High anomalylikelihood values for hot gym anomaly example

mseinstein · May 12, 2017, 3:39pm

Hey everyone, I’ve been playing with HTM for the past few weeks now and I seem to be getting very high anomalylikelihood values for all of my datasets. As a sanity check I re-ran the hot gym anomaly tutorial, with the Tuesdays removed, and am getting likelihood values which are consistently and significantly higher than @rhyolight was getting in the Hot Gym Anomaly Tutorial. Also, If you take a look at the likelihoods in the inserted image you can also see that there is a high anomaly likelihood for not just the first Tuesday, but the following ones as well. Any help would be much appreciated.

I am running nupic 0.6.0 and nupic.bindings 0.6.0. I am using the github version of requisite hot gym files, including the model params file, i.e., not running my own swarm. Or to be more accurate, a slightly modified version of those files as the github is using nupic 0.7.0, so I have changed the requisite parameters back down to the 0.6.0 versions, e.g., HTMprediction to CLA, tmParams to tpParams and so on.

https://gist.github.com/mseinstein/a4775f460c0e60e824dfd688f646f3cb
https://gist.github.com/mseinstein/4448491cb328b3f1a2354cc680569fcd

rhyolight · May 12, 2017, 4:48pm

So here are my results after re-running this example on tip of master:

Definitely looks different than yours. These are using all the default values of the example, I just checked it out and ran python run.py.

If you have changed any model parameters even just a bit, it could drastically change the results of the model.

rhyolight · May 12, 2017, 4:57pm

Running with Tuesdays gone now…

rhyolight · May 12, 2017, 5:11pm

Here are my results with Tuesdays gone.

With any of these results, you need to decide upon an anomaly likelihood threshold to flag anomalies. I think we typically use between 0.999 - 0.99999 depending on the data set.

mseinstein · May 12, 2017, 8:02pm

Here is my version of Tuesdays gone using plot.ly.

So my likelihoods are still higher than yours on average, but I think your plot has a higher average likelihood than the one from the video (please excuse the poor quality screenshot below). Whereas before your likelihood would drop down to the 0.3 - 0.4 range, now it never drops below 0.5. Also, in the video by the second Tuesday, your likelihood had already dropped to about 0.9, but in your current graph the likelihood hits 0.99 every Tuesday. Which I assume is due to changes in the underlying code over the past 3 years, as the old threshold was 0.9 and now you are saying you use a threshold of 0.999 - 0.99999.

Instead of trying to hunt down any possible changes in the base code I might have made, I am going to try running the code in a clean version of nupic and see what I get. Since the seeds are set in the code, can I assume that I should be able to get (almost) the exact same values as you for the anomaly likelihood?

rhyolight · May 12, 2017, 9:04pm

Good idea. They should be the same if we are both using the same code version. I ran mine at SHA d86e484. To get exactly the same version, run:

git checkout d86e484

mseinstein · May 15, 2017, 1:10pm

So I tried running with a clean version of the code. Since I haven’t compiled the nupic code from scratch in the past I started with the easier test case of just setting up a virtualenv using nupic 0.6 and nupic-bindings 0.6 from the pypi repository, while using SHA d86e484, and got the same results as I did before.

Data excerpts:
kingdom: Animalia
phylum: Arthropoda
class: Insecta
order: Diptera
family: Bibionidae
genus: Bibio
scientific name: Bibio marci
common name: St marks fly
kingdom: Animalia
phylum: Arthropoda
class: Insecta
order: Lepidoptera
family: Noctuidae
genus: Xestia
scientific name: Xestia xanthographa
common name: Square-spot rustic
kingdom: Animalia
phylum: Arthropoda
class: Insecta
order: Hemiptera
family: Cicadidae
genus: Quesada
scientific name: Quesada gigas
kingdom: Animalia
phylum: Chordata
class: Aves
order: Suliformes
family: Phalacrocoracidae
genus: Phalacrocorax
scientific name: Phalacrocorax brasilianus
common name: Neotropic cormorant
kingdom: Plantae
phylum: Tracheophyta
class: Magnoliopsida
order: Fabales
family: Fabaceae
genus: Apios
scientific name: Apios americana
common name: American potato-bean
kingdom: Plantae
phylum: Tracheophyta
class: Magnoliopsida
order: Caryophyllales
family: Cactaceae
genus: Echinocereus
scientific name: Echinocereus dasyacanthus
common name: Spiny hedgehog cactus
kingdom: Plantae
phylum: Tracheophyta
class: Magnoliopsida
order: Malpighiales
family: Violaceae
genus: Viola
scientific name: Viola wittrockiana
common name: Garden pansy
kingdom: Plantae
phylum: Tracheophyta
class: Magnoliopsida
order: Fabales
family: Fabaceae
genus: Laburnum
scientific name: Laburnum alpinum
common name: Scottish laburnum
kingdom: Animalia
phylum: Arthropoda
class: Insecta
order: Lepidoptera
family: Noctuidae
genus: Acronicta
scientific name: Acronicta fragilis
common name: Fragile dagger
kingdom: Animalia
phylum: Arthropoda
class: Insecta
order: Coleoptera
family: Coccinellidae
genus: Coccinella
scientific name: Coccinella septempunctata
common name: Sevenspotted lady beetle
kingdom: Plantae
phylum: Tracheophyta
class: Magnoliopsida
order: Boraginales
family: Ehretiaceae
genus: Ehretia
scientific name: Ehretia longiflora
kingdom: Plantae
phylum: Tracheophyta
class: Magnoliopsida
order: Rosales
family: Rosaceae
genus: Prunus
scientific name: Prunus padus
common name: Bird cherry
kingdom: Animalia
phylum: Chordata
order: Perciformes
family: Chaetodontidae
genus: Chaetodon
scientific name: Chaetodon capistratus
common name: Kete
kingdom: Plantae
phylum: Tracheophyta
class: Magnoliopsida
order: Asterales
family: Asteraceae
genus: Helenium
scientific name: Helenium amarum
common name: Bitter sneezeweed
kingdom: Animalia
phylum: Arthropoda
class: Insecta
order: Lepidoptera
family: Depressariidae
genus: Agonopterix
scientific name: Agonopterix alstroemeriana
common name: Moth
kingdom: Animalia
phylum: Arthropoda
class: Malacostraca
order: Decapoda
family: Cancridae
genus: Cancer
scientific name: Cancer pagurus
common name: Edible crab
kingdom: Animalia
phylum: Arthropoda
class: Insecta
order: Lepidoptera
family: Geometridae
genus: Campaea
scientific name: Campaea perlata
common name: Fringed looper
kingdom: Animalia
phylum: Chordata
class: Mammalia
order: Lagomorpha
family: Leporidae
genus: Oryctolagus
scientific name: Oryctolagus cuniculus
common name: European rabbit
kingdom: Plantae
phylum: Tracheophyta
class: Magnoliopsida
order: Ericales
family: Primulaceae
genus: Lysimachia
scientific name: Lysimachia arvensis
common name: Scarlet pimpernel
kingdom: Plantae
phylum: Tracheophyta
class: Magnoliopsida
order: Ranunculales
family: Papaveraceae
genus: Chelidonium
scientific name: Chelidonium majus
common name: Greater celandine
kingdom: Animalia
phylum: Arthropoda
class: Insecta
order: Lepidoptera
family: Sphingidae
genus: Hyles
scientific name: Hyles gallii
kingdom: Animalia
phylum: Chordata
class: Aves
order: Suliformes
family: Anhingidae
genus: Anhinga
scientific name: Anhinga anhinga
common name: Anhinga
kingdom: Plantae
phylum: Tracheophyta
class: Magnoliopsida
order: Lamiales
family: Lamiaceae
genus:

- _PROBLEMS TO WORK ON_
1 – In the hot gym anomaly thread, what range of anomaly likelihood thresholds does rhyolight say is typically used to flag anomalies?
2 – Extend the hot gym anomaly thread from the point where it ends.

- _ANSWERS TO THE TASKS_
1 – Between 0.999 and 0.99999, depending on the data set.

2 –
I then built nupic from source, bringing me up to nupic 0.7.0.dev0 and nupic.bindings 0.6.2.dev0, and once again got the same results as I did in the past. I then repeated this entire process on a different computer and got the same results for both builds. I guess I am left with two questions

Why am I getting different results than you? Could it be due to differences in OS (I am using windows 7.1 x64)?
Do the differences really matter, i.e., are they refletive of some underlying flaw in my code which will give me incorrect results from here on out?

rhyolight · May 15, 2017, 4:39pm

That should not work because of breaking changes between 0.6.0 and SHA d86e484. Something seems fishy. If I install nupic at 0.6.0 via pip install nupic==0.6.0:

nupic 0.6.0
nupic.bindings 0.6.0

Then I run the example, I get this expected runtime error:

Traceback (most recent call last):
  File "run.py", line 31, in <module>
    from nupic.frameworks.opf.model_factory import ModelFactory
ImportError: No module named model_factory

I’d like to see the exact results CSV file so I can compare with mine, if you can post it. [quote=“mseinstein, post:7, topic:2311”]
Why am I getting different results than you? Could it be due to differences in OS (I am using windows 7.1 x64)?
[/quote]

The only thing I can think of is if there are differences in how random seeds are generated on different operating systems, it could affect initialization. But the overall quality of results should be similar, even if individual predictions and anomaly scores are not exactly the same. [quote=“mseinstein, post:7, topic:2311”]
Do the differences really matter, i.e., are they refletive of some underlying flaw in my code which will give me incorrect results from here on out?
[/quote]

Big differences matter. The data plot you posted in your first post looked quite different from the 2nd plot you posted. If you are still getting the same consistently high anomaly likelihood values as you were showing in your first post, it could be a problem.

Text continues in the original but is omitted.